ほとんど無害 / ダグラス・アダムス / 安原和見訳 / 河出文庫 / 683円 (650円)
Mostly Harmless / Douglas Adams
カバーデザイン 永松大剛 (BUFFALO.GYM) / カバー装画 氷見こずえ / カバーフォーマット 佐々木暁

シリーズ5作目にして、作者急死のため最終話。並行宇宙に絡め取られ、必死に元の道を模索するフォードは、新しい「ガイド」に問題があることを知る。アーサーは自分の遺伝子を売ってヒッチハイクしながら地球を探すが、事故で辺鄙な惑星ラミュエラに不時着。そこでサンドイッチ作りをしている所で、トリリアンに彼らの娘ランダムと引き合わせられる。
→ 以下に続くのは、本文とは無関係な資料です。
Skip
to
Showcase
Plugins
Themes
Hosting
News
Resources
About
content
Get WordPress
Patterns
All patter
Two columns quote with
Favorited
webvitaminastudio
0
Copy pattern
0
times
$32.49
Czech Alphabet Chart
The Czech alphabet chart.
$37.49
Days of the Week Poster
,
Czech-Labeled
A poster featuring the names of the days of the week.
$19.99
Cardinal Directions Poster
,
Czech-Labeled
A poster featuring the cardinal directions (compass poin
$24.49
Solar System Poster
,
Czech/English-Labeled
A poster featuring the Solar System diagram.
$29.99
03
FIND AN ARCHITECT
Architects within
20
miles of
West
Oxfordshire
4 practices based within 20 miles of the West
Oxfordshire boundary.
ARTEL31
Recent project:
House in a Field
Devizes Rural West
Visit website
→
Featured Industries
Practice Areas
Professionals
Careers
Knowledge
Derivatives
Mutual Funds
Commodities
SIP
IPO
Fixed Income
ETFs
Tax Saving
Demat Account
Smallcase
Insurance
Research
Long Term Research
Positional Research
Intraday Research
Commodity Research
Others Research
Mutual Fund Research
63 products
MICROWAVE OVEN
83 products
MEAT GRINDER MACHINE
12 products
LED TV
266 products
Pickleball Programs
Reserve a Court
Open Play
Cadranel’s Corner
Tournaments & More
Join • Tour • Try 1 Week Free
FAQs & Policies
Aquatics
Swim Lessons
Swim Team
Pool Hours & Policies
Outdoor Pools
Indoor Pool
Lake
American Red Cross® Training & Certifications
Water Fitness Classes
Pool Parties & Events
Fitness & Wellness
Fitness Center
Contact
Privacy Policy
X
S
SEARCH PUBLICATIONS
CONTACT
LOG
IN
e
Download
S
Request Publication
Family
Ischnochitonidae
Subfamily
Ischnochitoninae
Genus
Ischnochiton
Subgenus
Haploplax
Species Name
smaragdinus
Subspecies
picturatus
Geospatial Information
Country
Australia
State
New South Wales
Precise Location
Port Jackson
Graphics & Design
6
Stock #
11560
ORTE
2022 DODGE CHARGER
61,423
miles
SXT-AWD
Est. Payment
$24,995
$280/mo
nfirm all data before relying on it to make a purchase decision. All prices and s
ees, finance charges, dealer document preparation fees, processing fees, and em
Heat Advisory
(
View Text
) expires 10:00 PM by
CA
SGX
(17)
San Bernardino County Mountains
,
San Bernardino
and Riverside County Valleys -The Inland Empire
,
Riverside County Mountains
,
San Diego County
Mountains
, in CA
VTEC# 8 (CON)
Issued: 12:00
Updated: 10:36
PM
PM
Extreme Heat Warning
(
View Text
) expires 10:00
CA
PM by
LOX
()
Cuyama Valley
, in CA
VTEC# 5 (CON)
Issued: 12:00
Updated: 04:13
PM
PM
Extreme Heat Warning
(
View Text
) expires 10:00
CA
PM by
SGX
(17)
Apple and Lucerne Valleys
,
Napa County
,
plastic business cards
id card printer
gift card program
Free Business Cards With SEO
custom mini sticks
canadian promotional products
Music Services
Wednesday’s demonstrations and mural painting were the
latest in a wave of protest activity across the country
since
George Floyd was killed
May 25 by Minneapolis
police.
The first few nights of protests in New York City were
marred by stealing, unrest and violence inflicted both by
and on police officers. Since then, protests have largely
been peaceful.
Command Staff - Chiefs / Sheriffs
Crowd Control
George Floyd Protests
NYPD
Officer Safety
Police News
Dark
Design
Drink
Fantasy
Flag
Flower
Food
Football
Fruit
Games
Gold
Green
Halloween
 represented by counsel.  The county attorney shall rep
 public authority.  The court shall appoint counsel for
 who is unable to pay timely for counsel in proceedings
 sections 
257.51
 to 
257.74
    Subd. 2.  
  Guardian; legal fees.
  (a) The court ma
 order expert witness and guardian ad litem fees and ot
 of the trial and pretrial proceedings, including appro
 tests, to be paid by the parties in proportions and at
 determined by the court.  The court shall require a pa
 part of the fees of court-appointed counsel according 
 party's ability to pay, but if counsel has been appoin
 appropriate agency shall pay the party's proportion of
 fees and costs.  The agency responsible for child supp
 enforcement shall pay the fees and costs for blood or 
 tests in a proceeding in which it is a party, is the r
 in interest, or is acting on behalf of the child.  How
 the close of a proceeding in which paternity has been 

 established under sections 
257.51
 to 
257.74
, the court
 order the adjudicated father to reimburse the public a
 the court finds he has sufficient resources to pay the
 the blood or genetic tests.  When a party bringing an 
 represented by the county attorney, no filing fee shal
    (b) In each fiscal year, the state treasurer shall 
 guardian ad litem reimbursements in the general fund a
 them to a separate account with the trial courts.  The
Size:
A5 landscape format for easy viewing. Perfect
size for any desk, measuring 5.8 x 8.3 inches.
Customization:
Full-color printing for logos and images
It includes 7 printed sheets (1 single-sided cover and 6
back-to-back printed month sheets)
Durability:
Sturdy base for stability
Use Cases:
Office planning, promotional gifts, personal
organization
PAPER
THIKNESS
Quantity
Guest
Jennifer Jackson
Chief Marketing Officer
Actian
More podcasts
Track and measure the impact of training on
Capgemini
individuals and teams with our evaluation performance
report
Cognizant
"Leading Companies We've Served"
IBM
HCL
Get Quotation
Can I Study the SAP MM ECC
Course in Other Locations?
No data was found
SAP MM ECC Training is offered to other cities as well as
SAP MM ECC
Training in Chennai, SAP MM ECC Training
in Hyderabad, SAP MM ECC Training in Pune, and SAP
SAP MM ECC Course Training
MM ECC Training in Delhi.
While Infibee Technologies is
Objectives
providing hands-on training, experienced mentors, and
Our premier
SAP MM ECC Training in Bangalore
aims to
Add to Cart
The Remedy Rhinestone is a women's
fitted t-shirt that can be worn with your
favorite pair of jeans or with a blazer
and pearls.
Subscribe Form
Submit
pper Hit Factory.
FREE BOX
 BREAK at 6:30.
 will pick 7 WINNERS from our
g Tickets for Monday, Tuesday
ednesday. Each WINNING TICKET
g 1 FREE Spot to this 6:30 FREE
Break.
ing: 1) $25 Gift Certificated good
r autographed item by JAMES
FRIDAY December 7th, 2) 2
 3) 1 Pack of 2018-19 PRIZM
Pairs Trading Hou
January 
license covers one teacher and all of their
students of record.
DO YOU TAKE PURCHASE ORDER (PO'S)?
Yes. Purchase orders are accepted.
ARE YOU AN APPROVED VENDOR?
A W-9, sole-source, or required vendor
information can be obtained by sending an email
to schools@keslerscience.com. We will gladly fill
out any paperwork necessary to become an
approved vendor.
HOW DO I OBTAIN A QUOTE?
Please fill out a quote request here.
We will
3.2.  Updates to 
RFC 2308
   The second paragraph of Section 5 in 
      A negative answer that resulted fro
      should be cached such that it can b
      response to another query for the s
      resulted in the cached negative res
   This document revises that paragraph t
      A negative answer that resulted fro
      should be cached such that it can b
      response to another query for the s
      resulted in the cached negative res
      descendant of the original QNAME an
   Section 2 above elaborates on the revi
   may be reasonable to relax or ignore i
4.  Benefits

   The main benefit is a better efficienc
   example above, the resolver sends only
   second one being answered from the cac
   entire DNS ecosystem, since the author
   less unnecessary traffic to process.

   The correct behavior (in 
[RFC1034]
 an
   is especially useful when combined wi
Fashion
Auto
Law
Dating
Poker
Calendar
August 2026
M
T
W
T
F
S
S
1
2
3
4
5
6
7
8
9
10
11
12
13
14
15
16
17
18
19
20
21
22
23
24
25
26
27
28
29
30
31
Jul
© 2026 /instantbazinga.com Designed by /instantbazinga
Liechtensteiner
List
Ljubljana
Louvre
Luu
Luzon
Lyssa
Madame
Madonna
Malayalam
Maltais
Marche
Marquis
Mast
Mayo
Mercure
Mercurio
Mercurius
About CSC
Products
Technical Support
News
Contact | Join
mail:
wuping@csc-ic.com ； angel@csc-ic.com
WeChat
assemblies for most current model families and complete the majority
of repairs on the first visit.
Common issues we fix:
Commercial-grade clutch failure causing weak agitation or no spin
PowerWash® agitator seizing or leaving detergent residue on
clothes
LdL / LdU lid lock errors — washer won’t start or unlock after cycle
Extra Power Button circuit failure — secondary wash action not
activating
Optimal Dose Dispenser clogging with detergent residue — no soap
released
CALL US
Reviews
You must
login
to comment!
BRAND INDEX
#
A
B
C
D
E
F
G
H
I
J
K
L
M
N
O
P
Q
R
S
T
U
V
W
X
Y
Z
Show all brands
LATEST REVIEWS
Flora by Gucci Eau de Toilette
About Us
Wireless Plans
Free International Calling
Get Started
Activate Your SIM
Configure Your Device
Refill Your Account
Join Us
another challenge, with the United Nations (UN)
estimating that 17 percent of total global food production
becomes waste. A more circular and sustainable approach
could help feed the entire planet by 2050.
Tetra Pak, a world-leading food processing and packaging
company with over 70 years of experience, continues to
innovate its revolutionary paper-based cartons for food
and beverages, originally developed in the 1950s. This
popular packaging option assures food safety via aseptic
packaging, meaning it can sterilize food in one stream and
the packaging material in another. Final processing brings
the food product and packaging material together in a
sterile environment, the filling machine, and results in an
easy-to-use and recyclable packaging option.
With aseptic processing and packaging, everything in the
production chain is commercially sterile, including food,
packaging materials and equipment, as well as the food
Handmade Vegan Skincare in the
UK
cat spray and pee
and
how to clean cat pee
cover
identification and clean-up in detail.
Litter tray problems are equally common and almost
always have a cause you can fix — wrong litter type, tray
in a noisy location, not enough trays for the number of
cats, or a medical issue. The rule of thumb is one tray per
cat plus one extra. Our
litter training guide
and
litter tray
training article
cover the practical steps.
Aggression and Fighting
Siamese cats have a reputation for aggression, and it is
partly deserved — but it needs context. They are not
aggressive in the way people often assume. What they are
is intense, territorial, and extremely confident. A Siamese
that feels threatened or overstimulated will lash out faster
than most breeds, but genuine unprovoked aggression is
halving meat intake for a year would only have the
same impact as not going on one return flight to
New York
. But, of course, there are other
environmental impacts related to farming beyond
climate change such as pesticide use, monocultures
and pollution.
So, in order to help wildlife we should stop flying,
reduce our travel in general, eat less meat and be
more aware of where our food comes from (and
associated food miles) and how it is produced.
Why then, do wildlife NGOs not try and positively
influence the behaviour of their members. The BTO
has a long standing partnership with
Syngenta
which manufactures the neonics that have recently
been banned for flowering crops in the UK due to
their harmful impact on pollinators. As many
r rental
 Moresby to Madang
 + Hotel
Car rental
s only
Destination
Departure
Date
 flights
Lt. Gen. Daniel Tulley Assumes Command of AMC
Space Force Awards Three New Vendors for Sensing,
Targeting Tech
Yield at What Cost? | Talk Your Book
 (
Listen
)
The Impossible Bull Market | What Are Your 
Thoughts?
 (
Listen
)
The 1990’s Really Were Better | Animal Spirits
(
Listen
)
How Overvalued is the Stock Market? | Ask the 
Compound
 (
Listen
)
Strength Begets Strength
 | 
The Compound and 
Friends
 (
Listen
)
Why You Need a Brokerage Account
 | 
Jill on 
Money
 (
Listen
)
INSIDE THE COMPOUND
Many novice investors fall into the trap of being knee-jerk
ランダムはアーサー宛に送られた新しい「ガイド」を入手。時間的逆行工作を利用して地球へ。フォードとアーサーも地球へ。

傑作!
冒頭のバックアップシステムの話しが非常によく書けていてまず感心。もっともこの年末年始でシステムの切り替えをやっているSEにはツライ話しかも知れないが…。以後は、必死に昔のムチャクチャだったが自由はあった「ガイド」を取り戻そうと、本社ビルで孤軍奮闘するフォードの最初の足首をひねるシーケンス、笑わせてくれるランダムの存在、ガイドとランダムのまったく「まとも」な会話、プレスリーの泣かせるシーン(ここのフォードはムチャクチャかっこいい)等、見せ場の連続で最後まで一気呵成。最後もきっちり(?)決め、笑いの要素は減ったものの、シリーズ中もっともスピード感のある作品でした。次回作を期待させるエンディングで、これでお終いとは実に寂しい。作者の若き死が惜しまれます。

あとがきを今、読みましたが、うーん、この閉塞感はありだと思うのだがなぁ…。